(Entries taken from a collection)
******

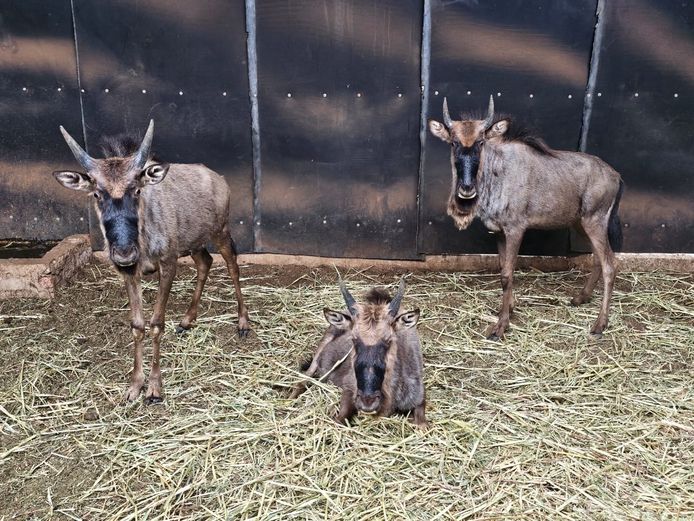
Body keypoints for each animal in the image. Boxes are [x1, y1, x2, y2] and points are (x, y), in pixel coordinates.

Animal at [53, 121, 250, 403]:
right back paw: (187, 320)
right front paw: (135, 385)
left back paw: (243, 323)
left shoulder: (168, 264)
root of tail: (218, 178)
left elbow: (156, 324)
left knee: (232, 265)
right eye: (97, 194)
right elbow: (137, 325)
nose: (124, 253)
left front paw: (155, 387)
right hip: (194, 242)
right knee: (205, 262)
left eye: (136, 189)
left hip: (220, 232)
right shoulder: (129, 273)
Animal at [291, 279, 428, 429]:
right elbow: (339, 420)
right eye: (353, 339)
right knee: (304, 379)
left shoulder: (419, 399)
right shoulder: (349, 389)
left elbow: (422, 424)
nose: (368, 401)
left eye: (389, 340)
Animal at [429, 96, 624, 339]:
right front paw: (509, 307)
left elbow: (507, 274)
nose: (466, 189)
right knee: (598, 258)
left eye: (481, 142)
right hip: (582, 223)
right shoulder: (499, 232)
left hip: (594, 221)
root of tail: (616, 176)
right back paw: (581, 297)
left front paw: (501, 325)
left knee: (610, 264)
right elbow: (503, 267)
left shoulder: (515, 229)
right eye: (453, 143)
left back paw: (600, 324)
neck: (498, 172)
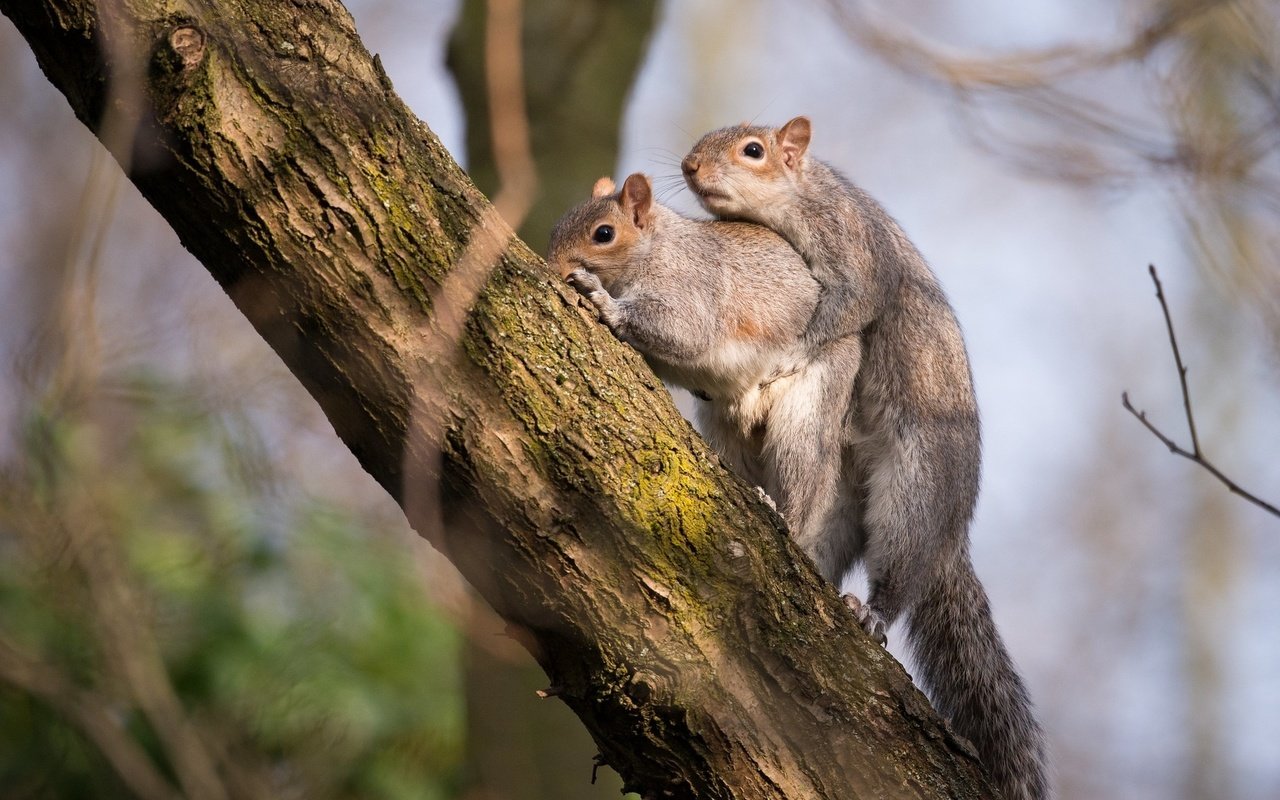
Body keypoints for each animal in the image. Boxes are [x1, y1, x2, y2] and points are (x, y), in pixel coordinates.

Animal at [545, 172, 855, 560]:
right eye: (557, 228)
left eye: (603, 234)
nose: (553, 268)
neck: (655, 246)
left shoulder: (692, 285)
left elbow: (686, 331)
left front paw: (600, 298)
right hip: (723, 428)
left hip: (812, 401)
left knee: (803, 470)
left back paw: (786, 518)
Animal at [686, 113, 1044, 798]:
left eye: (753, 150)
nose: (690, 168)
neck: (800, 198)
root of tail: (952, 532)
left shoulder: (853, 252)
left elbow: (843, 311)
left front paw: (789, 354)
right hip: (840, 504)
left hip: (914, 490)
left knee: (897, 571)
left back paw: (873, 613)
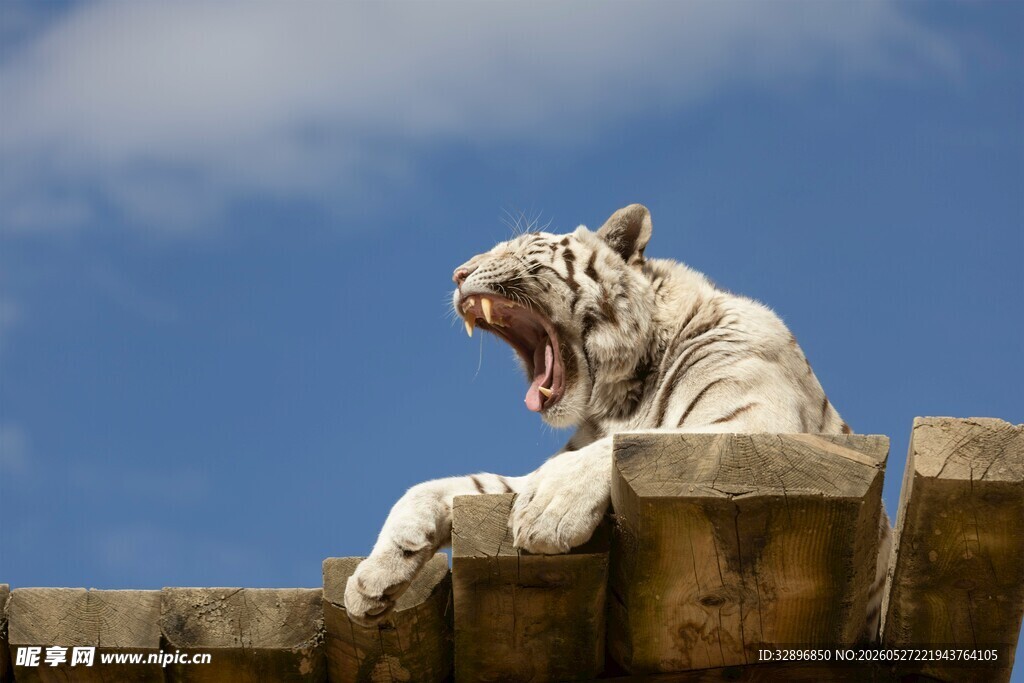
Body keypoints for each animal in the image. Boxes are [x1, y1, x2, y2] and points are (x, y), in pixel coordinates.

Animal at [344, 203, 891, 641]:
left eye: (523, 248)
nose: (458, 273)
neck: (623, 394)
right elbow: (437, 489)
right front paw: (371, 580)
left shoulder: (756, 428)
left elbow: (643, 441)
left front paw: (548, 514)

******

EXERCISE BRIEF:
What is wanted is an exact copy of the lines above from the one containing "right eye: (353, 339)" through the one containing "left front paw: (600, 298)", with no pictures in it.

RESULT FOR THIS TASK:
right eye: (353, 339)
right knee: (304, 379)
left shoulder: (419, 399)
right shoulder: (349, 389)
left elbow: (422, 424)
nose: (368, 401)
left eye: (389, 340)
Animal at [429, 96, 624, 339]:
right front paw: (509, 307)
left elbow: (507, 274)
nose: (466, 189)
right knee: (598, 258)
left eye: (481, 142)
right hip: (582, 223)
right shoulder: (499, 232)
left hip: (594, 221)
root of tail: (616, 176)
right back paw: (581, 297)
left front paw: (501, 325)
left knee: (610, 264)
right elbow: (503, 267)
left shoulder: (515, 229)
right eye: (453, 143)
left back paw: (600, 324)
neck: (498, 172)
Body keypoints for each animal in the image. Boxes are [x1, y1, x2, y2] and points are (x, y), in pixel coordinates.

Animal at [545, 172, 855, 560]:
right eye: (557, 228)
left eye: (603, 234)
nose: (553, 268)
neck: (655, 246)
left shoulder: (692, 285)
left elbow: (686, 331)
left front paw: (600, 298)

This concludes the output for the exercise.